Task description:
Please transcribe exactly the lines from the line holding "left_click_drag(126, 94, 131, 172)" through the end of the data below, and skip any pictures.

Data provided:
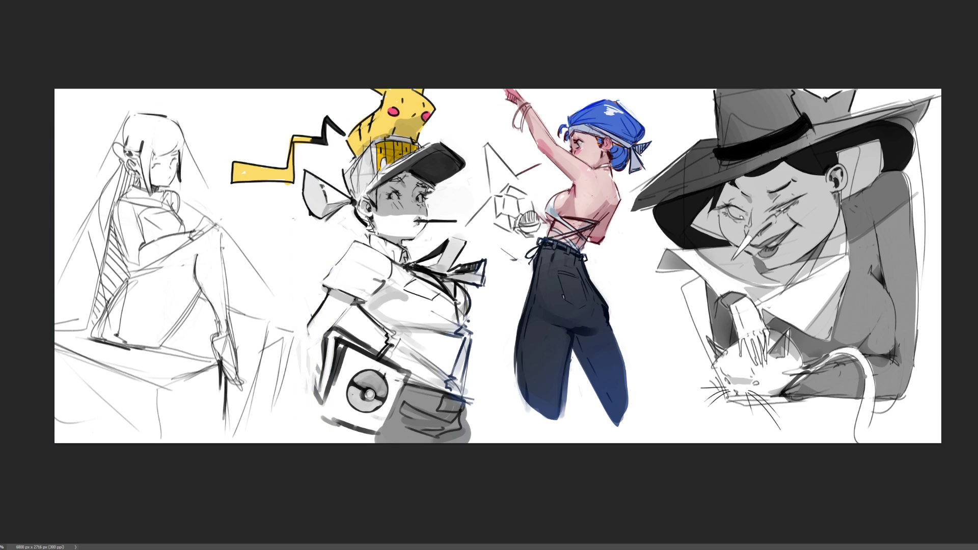
scroll(186, 242, "up", 5)
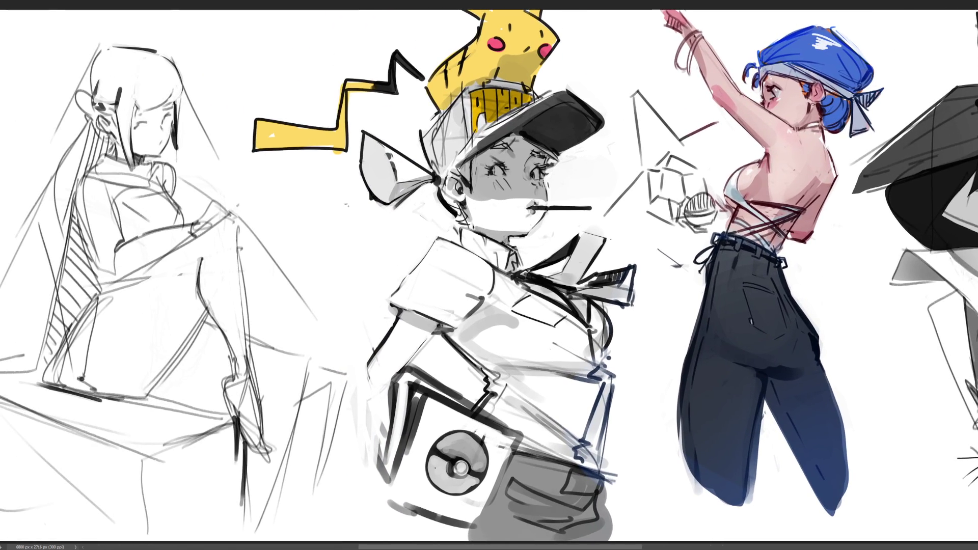
Scroll the view right to show more of the witch sketch along the right edge
scroll(489, 275, "right", 3)
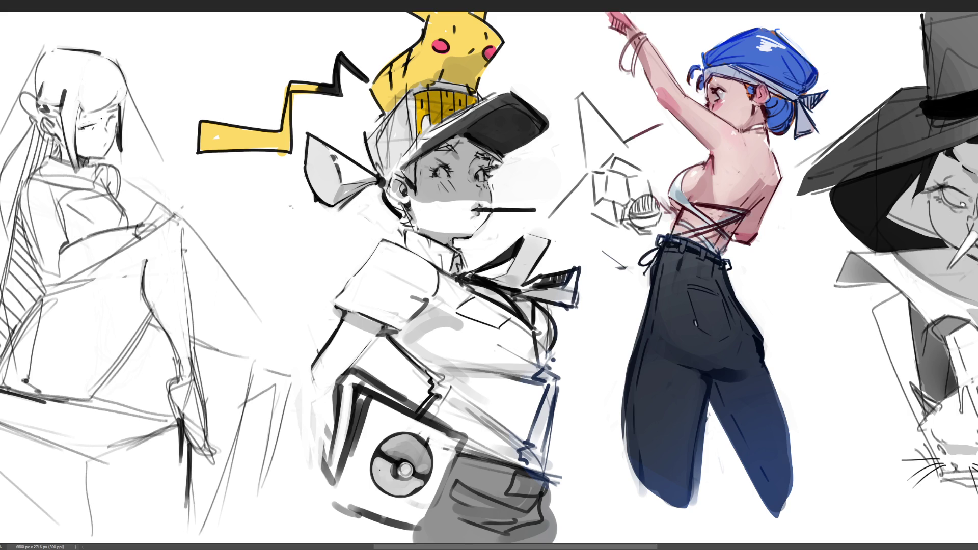
Sketch the seated girl's closed eye, undoing trial eyelash strokes and marks
left_click_drag(89, 125, 97, 122)
left_click_drag(107, 125, 112, 117)
key("ctrl+z")
mouse_move(96, 123)
left_mouse_down()
mouse_move(78, 128)
mouse_move(90, 132)
left_mouse_up()
mouse_move(107, 109)
left_mouse_down()
mouse_move(113, 116)
mouse_move(92, 120)
left_mouse_up()
key("ctrl+z")
key("ctrl+z")
key("ctrl+z")
key("ctrl+z")
key("ctrl+z")
key("ctrl+z")
Rework the strokes by her ear and the hair strands along the hair edge
mouse_move(47, 122)
left_mouse_down()
mouse_move(65, 143)
mouse_move(59, 128)
left_mouse_up()
key("ctrl+z")
left_click_drag(69, 85, 81, 179)
left_click_drag(71, 102, 81, 181)
key("ctrl+z")
key("ctrl+z")
left_click_drag(126, 94, 131, 172)
left_click_drag(117, 138, 132, 175)
left_click_drag(121, 105, 123, 151)
left_click_drag(126, 92, 131, 171)
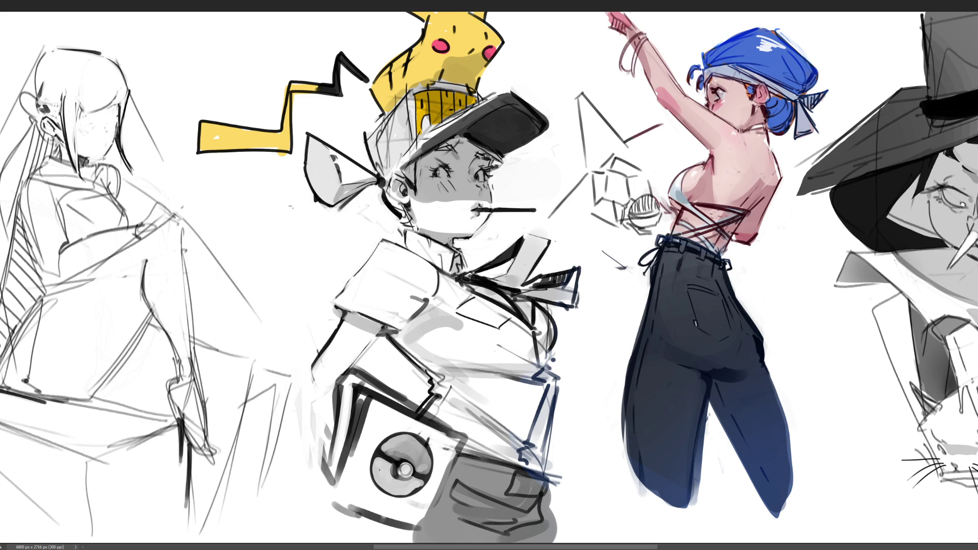
Draw her jawline, closed eye, small mouth, neck strokes and an earring
mouse_move(79, 154)
left_mouse_down()
mouse_move(97, 161)
mouse_move(108, 149)
mouse_move(113, 113)
left_mouse_up()
mouse_move(87, 124)
left_mouse_down()
mouse_move(109, 130)
mouse_move(114, 117)
mouse_move(94, 123)
mouse_move(95, 113)
left_mouse_up()
left_click_drag(104, 144, 101, 151)
left_click_drag(85, 158, 93, 164)
left_click_drag(57, 134, 58, 141)
key("ctrl+z")
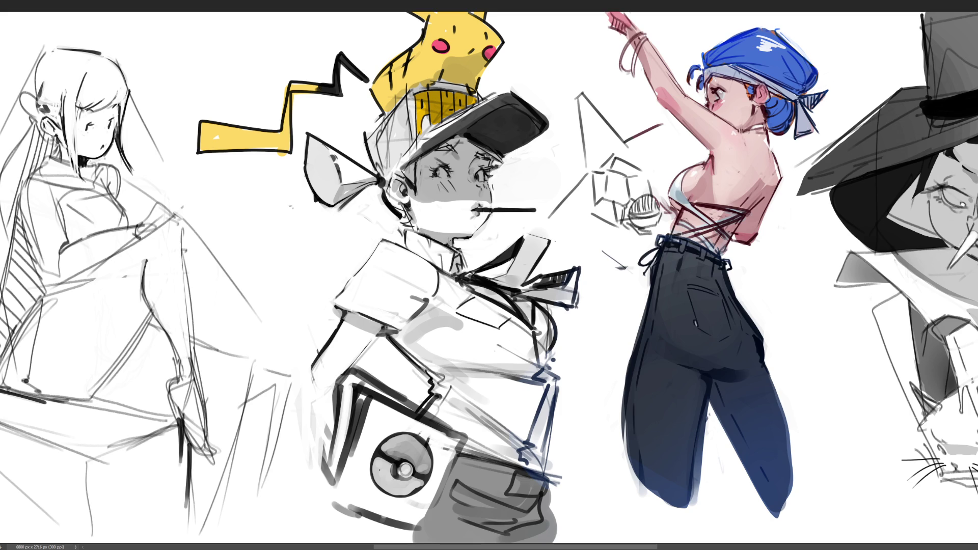
Redraw the seated girl's hair with a curved hairline and a bun at the back
left_click_drag(111, 101, 123, 107)
left_click_drag(97, 58, 26, 89)
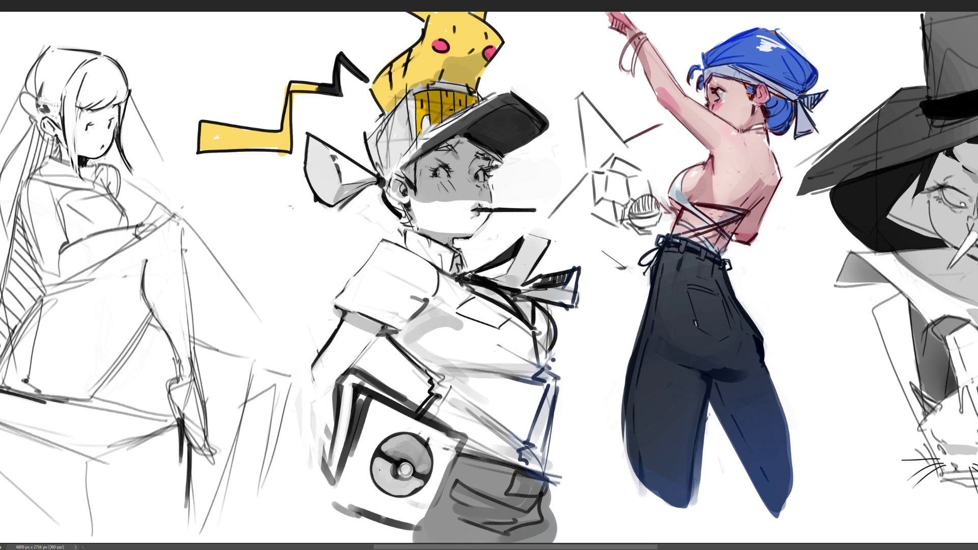
left_click_drag(56, 44, 103, 53)
left_click_drag(37, 90, 1, 155)
Refine her eye and add detail strokes around the ear
left_click_drag(86, 131, 93, 141)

Response:
left_click_drag(126, 94, 131, 172)
left_click_drag(117, 138, 132, 175)
left_click_drag(121, 105, 123, 151)
left_click_drag(126, 92, 131, 171)
Draw her jawline, closed eye, small mouth, neck strokes and an earring
mouse_move(79, 154)
left_mouse_down()
mouse_move(97, 161)
mouse_move(108, 149)
mouse_move(113, 113)
left_mouse_up()
mouse_move(87, 124)
left_mouse_down()
mouse_move(109, 130)
mouse_move(114, 117)
mouse_move(94, 123)
mouse_move(95, 113)
left_mouse_up()
left_click_drag(104, 144, 101, 151)
left_click_drag(85, 158, 93, 164)
left_click_drag(57, 134, 58, 141)
key("ctrl+z")
Redraw the seated girl's hair with a curved hairline and a bun at the back
left_click_drag(111, 101, 123, 107)
left_click_drag(97, 58, 26, 89)
left_click_drag(56, 44, 103, 53)
left_click_drag(37, 90, 1, 155)
Refine her eye and add detail strokes around the ear
left_click_drag(86, 131, 93, 141)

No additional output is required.